Ein kräftig gebauter Kollege stand eingeweiht als Aufsicht bereit, um eventuelle Ausweitungen zu unterbinden. Aber es ging alles gut.

Dann kam die große Abschlussszene in der Aula. Es wurde von der Schulleitung extra ein Wandertag angesetzt, damit wir ungestört mit etwa 150 Schüler/innen drehen konnten.

In dieser Szene sollte eine Versammlung der Welle einberufen werden, an der inzwischen die große Gruppe der Wellen-Mitglieder teilnehmen sollte. Die Lehrerin, die das Experiment in ihrer Klasse initiiert hatte, wollte den Welle-Anhängern mit einem Filmausschnitt einer Hitler-Rede die Augen öffnen.

Am Anfang der Szenen sollte die Masse aus Kindern und Jugendlichen schlagartig aufstehen, wenn Robert der Anführer in die Aula kommt, synchron den Wellengruß brüllen. Das war den vielen Statisten schwer zu vermitteln, erst als die Regisseure genau den Mechanismus der Wellenführer anwandten, funktionierte alles bestens.

Beängstigend wie 150 schwarz/weiß gekleidete Jugendliche langsam in die Aula gingen, aufstanden und den Wellengruß lautstark brüllten. Wegen Kamerafahrten mussten wir diese Szene sogar mehrfach drehen.


Dann kam der Filmausschnitt mit Hitler, die Jugendlichen erkannten, auf welches Trugbild sie hereingefallen waren und verließen die Aula.

Nur Robert blieb zurück…er war wieder allein, wieder der Einzelgänger, der nichts verstand. Der Film endet mit dem Versuch der Lehrerin in aufzufangen. Sie setzte sich neben ihn auf die Bühne und suchte das Gespräch.

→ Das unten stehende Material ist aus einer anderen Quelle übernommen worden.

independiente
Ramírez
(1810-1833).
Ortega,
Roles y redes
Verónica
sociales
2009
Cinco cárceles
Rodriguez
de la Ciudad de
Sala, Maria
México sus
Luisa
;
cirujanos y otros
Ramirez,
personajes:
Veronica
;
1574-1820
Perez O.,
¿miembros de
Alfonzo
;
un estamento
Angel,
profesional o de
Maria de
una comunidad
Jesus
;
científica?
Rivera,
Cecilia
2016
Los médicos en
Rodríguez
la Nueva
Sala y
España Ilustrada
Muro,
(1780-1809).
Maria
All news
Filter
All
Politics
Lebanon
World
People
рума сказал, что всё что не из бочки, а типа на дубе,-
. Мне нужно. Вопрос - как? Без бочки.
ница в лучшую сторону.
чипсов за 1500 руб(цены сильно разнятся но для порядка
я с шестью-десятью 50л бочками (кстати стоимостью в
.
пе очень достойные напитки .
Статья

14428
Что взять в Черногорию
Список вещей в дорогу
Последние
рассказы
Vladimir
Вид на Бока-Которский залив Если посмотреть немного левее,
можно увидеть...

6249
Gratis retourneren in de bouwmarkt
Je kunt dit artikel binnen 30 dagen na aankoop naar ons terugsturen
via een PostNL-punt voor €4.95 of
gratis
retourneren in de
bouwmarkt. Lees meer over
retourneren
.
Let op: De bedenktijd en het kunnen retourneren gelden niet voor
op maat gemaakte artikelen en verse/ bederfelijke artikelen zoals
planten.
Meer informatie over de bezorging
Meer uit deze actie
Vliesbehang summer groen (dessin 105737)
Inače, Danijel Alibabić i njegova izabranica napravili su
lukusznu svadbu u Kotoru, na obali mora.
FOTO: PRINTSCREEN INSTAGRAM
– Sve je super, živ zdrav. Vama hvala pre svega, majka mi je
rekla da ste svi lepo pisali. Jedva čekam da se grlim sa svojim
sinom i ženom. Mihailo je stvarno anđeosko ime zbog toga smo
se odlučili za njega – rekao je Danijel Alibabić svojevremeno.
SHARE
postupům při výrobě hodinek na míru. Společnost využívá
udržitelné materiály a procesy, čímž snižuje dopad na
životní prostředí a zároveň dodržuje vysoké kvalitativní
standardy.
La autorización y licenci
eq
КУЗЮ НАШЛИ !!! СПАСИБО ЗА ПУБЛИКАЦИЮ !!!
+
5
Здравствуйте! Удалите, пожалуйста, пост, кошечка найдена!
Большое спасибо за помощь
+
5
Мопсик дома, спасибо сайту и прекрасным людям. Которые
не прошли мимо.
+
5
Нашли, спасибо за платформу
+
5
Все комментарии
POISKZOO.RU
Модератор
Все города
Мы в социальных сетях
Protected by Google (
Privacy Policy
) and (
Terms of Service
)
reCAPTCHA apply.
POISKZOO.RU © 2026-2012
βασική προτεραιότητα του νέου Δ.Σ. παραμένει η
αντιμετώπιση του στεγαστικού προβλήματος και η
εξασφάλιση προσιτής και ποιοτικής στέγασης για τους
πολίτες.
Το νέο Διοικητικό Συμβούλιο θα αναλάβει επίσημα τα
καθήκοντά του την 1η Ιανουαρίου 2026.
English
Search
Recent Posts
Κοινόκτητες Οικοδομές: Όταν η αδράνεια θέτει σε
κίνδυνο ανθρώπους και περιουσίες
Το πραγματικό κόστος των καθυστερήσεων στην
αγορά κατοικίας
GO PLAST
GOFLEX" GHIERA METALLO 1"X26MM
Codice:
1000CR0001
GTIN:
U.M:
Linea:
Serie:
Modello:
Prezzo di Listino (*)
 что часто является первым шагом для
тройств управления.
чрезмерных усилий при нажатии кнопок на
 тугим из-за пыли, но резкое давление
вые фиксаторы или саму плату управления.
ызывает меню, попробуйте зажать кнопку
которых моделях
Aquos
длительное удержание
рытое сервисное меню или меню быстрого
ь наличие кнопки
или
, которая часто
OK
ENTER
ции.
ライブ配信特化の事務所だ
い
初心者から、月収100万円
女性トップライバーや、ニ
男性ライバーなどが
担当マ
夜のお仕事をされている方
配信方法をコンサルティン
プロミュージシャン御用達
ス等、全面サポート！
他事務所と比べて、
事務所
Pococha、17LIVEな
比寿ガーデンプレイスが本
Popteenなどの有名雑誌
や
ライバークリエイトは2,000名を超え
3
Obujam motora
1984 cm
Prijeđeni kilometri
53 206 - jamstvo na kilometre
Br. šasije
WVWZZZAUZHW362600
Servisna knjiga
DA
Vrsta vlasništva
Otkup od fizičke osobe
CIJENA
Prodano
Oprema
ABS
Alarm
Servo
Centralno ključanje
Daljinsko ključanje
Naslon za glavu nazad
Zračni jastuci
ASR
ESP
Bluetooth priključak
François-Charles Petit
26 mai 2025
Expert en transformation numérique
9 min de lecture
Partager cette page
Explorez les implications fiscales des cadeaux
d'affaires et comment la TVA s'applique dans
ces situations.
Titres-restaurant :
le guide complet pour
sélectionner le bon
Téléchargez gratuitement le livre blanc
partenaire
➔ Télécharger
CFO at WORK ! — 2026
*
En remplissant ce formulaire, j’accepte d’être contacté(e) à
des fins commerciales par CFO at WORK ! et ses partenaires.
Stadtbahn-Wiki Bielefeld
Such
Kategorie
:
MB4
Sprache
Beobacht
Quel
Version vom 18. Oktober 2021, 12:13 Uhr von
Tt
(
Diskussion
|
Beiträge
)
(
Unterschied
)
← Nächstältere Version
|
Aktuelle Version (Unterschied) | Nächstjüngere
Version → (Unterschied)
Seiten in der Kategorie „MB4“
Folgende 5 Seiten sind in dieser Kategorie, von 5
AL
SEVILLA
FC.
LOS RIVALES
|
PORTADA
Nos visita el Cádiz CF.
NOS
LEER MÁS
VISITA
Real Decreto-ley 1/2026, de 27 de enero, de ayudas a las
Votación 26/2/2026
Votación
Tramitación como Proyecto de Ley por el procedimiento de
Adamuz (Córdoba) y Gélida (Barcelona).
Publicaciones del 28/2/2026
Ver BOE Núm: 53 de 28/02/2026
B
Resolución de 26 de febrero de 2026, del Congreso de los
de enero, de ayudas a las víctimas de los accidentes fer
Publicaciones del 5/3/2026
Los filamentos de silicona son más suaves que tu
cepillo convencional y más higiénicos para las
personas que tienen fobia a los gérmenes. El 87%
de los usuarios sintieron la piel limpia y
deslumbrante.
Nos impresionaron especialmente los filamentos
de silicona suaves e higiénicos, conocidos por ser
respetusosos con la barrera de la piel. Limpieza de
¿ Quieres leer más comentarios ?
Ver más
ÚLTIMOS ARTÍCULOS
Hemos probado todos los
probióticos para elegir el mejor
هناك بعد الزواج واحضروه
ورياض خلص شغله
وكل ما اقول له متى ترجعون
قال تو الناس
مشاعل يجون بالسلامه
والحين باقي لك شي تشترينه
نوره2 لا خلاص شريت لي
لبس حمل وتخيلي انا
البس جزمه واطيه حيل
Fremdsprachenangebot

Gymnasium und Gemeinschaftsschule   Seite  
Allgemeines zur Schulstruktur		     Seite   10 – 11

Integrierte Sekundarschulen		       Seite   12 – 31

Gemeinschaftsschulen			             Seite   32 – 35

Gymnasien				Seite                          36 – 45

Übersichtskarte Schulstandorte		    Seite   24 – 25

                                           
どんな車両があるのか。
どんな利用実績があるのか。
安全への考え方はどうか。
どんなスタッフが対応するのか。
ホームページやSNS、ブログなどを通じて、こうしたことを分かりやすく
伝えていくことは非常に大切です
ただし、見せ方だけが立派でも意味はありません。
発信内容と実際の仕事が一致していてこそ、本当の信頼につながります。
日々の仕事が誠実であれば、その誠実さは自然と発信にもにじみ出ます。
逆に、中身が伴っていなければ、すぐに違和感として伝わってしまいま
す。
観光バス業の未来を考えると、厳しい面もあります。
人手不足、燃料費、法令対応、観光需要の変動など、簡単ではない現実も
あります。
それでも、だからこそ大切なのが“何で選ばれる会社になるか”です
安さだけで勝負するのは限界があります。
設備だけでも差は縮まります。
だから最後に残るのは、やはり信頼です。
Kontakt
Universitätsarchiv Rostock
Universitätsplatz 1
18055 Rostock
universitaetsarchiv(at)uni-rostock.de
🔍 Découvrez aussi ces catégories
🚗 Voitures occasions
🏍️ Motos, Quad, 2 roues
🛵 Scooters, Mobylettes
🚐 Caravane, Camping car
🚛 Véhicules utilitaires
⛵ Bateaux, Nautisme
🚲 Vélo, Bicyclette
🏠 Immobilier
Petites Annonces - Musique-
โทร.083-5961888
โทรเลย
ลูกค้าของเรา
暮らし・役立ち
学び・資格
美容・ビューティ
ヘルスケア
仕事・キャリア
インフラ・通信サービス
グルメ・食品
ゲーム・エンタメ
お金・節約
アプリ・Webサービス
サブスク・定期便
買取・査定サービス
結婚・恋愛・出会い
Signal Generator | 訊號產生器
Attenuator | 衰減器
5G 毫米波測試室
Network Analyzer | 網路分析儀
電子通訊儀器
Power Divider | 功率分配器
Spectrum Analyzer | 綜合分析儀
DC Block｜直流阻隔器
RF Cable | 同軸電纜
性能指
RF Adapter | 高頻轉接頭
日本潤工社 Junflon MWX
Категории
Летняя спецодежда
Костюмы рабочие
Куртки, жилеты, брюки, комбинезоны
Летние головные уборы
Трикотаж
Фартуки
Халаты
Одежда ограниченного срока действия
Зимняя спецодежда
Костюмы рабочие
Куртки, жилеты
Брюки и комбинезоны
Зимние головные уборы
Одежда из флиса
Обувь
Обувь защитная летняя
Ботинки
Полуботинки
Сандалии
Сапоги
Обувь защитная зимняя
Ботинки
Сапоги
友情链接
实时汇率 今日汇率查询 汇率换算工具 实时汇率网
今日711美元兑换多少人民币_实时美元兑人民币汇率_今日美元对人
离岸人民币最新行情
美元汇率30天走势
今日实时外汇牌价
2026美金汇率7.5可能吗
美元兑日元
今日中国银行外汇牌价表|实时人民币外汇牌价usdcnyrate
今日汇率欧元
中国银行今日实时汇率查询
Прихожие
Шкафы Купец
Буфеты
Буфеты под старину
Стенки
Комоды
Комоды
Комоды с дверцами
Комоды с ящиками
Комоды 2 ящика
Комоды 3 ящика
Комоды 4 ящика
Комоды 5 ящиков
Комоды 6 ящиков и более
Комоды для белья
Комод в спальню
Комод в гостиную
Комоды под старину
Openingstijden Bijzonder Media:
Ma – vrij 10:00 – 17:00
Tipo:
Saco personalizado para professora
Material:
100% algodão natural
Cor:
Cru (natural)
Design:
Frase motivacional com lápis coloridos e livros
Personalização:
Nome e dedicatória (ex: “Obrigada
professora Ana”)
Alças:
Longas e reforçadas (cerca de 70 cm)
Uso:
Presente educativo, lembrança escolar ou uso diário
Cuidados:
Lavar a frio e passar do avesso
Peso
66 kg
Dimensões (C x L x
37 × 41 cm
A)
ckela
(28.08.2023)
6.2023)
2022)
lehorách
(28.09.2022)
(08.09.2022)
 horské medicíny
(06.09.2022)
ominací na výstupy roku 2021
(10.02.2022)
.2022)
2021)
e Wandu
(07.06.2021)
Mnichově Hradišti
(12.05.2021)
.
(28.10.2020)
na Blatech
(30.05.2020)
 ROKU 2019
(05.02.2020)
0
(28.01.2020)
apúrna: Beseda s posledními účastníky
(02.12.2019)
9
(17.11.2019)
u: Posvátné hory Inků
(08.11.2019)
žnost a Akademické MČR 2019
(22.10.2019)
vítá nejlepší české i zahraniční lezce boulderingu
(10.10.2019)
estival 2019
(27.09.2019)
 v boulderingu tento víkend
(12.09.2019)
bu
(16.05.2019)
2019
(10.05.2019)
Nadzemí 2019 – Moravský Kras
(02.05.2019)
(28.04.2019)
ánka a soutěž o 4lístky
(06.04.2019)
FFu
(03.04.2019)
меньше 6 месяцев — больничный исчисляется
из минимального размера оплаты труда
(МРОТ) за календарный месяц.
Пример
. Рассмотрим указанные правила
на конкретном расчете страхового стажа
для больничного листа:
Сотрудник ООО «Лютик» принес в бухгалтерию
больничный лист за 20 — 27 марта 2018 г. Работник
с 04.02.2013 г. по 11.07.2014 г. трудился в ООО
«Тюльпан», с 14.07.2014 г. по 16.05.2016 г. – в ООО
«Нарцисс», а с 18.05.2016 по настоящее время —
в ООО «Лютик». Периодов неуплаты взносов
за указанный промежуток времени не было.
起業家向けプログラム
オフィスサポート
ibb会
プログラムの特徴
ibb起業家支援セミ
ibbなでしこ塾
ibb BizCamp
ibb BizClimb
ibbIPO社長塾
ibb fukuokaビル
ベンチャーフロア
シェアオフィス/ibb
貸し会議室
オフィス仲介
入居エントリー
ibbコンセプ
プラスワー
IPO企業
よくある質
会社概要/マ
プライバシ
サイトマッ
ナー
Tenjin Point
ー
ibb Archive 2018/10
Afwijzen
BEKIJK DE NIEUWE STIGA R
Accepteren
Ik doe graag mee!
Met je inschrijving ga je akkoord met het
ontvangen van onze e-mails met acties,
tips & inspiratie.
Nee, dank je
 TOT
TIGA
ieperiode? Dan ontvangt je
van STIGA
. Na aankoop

Über 8 Monate dauerten die Dreharbeiten, dann begannen wir den 93 Minuten langen Film zu schneiden. Anfang der 90-er gab es nur VHS. Schon die erste Kopie war stark verrauscht, die zweite Kopie völlig unbrauchbar.

Deshalb mussten wir alle Kameraschnitte (wir arbeiteten mit zwei Kameras) sowie die Nachvertonung mit Geräuschen und Musik live über ein Schnittpult machen. Wie einfach ist das heute mit digitaler Technik!

Im Mai 1993 war Premiere in der Aula. Danach zeigten wir den Film mehrfach innerhalb der ASS und auch öffentlich.

Wir wurden eingeladen, den Film auf einer Fortbildung von Polizeibeamten zur Entstehung von rechter Gewalt zu zeigen und bekamen bei einem Filmfestival einen Sonderpreis.

Für mich aber ist dieser Film mit den vielen Eindrücken ein Dokument des (außerfilmischen) Schullebens Anfang der 90-er.